GOAL OF THE EXERCISE. In the entries that follow, the first line to write out is the one containing "ring mcp: (316, 185)", and the last is the one containing "thumb mcp: (934, 630)". Reproduce that stretch exactly, with nothing before or after it.
___ RECORDS SUPPLIED
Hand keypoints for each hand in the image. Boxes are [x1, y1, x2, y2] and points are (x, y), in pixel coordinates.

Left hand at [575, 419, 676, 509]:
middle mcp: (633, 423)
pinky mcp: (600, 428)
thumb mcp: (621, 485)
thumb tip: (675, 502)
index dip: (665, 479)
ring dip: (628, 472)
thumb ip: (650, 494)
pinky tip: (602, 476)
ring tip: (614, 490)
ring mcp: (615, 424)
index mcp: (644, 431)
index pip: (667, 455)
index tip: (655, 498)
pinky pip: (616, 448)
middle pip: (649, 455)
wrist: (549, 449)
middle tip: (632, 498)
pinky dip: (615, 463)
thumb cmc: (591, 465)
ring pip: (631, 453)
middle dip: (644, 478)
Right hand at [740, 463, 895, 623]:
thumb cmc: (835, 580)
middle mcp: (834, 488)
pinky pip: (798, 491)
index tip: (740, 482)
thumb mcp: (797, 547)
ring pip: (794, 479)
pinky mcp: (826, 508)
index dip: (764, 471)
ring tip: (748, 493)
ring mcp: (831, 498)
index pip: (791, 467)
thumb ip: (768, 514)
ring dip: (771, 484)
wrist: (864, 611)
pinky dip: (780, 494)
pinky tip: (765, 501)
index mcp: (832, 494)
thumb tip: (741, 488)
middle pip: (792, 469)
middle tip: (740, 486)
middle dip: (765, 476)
______
___ RECORDS SUPPLIED
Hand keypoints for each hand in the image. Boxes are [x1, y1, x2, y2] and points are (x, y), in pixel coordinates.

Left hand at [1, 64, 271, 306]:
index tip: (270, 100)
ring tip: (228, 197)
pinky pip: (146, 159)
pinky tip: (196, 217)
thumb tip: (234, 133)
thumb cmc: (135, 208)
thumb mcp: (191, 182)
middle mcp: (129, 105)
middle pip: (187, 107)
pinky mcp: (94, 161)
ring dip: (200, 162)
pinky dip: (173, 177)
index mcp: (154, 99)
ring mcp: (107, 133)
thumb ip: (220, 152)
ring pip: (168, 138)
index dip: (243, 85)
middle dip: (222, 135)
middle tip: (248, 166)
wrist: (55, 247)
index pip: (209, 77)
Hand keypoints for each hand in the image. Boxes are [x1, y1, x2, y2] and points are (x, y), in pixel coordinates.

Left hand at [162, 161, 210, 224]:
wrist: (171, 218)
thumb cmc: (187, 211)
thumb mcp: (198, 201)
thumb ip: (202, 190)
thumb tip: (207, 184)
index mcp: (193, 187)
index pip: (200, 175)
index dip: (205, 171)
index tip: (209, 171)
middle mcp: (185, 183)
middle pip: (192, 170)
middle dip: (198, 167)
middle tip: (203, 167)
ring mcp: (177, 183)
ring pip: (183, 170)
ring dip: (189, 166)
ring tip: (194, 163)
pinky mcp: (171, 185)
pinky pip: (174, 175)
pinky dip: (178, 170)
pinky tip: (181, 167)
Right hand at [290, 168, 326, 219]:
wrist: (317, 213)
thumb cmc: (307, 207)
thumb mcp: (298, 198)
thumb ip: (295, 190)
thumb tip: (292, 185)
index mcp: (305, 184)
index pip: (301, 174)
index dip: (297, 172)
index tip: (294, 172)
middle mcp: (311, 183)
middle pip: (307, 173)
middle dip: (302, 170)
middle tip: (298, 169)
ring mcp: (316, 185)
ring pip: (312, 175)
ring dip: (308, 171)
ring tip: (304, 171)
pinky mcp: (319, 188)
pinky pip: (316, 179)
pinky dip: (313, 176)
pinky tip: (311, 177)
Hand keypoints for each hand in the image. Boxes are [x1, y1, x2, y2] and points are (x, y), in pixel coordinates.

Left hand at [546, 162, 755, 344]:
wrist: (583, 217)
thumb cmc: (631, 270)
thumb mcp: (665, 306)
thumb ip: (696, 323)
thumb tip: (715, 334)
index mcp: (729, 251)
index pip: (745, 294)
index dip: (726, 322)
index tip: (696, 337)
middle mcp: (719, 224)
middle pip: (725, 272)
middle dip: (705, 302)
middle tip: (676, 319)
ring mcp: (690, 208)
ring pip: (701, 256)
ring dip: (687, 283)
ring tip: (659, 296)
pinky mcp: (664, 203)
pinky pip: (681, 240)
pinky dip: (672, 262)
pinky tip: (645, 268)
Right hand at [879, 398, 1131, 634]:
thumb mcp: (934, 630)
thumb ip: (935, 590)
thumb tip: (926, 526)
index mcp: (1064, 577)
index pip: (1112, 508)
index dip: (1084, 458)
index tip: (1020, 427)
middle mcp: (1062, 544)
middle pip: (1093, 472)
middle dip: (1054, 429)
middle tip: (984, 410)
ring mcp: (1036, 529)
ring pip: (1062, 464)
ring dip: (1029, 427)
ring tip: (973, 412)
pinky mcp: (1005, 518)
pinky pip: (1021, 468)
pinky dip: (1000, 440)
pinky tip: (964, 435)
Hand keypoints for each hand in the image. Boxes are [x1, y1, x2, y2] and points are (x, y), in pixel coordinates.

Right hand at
______
___ RECORDS SUPPLIED
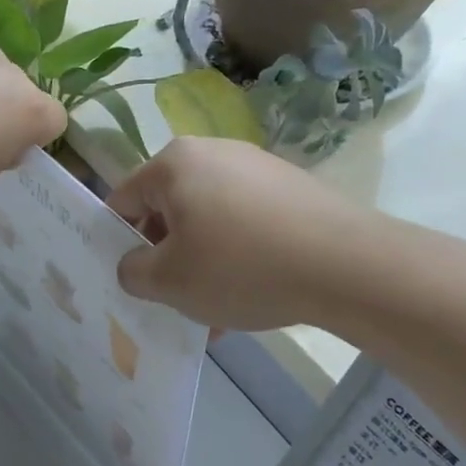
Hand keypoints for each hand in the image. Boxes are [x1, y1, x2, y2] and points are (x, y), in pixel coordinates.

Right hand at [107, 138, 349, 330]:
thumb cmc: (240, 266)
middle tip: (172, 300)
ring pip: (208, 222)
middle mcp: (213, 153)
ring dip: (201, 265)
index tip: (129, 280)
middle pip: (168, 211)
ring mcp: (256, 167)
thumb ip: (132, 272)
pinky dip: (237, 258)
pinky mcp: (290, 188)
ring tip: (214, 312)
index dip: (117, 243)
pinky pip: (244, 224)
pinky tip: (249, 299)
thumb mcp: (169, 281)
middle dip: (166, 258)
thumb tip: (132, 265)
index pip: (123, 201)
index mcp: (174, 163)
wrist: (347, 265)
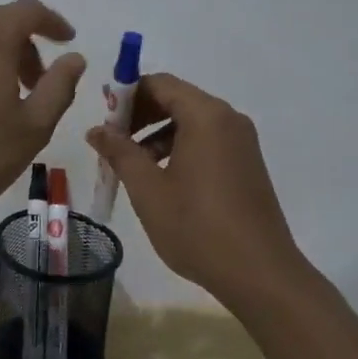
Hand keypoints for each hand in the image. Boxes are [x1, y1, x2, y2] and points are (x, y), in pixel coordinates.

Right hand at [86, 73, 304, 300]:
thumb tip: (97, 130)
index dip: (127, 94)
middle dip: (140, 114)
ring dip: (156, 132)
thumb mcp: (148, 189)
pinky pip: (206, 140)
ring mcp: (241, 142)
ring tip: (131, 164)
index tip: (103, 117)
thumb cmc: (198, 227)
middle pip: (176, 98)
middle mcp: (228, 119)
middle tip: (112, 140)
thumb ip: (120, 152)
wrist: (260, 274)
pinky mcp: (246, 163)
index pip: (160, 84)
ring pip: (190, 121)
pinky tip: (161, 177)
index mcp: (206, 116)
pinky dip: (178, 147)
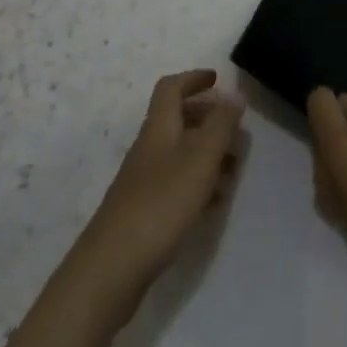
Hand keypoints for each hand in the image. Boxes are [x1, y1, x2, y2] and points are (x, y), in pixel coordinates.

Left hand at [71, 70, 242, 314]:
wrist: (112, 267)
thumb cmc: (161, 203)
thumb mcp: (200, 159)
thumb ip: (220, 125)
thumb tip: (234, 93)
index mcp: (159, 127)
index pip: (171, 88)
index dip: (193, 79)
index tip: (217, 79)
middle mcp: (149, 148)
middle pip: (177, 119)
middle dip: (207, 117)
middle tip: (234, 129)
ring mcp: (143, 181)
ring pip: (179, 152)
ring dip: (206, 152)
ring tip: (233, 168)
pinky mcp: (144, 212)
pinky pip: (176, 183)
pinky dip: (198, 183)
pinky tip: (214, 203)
______
FINISHED TASK.
ring mcp: (316, 185)
ring pip: (312, 175)
ring dip: (308, 171)
ring tip: (304, 171)
pinky mcp: (319, 188)
pinky pip: (316, 179)
pinky dip: (313, 176)
pinky tip: (311, 177)
Hand keypoints for each hand in the image. Boxes are [x1, y1, x2, y2] and points are (x, y), in pixel coordinates.

Left hand at [546, 162, 755, 344]:
wrist: (583, 217)
thumb cmc: (631, 270)
thumb mcp: (665, 306)
thumb ip: (696, 323)
thumb tip: (715, 334)
index mcp: (729, 251)
index pip: (745, 294)
index dip: (726, 322)
index tip: (696, 337)
middle mcp: (719, 224)
middle pip: (725, 272)
middle dip: (705, 302)
middle tip: (676, 319)
ring mcp: (690, 208)
ring pip: (701, 256)
ring dip: (687, 283)
ring tip: (659, 296)
pinky mcp: (664, 203)
pinky pip: (681, 240)
pinky dip: (672, 262)
pinky tip: (645, 268)
Right hand at [879, 398, 1131, 634]:
thumb mcp: (934, 630)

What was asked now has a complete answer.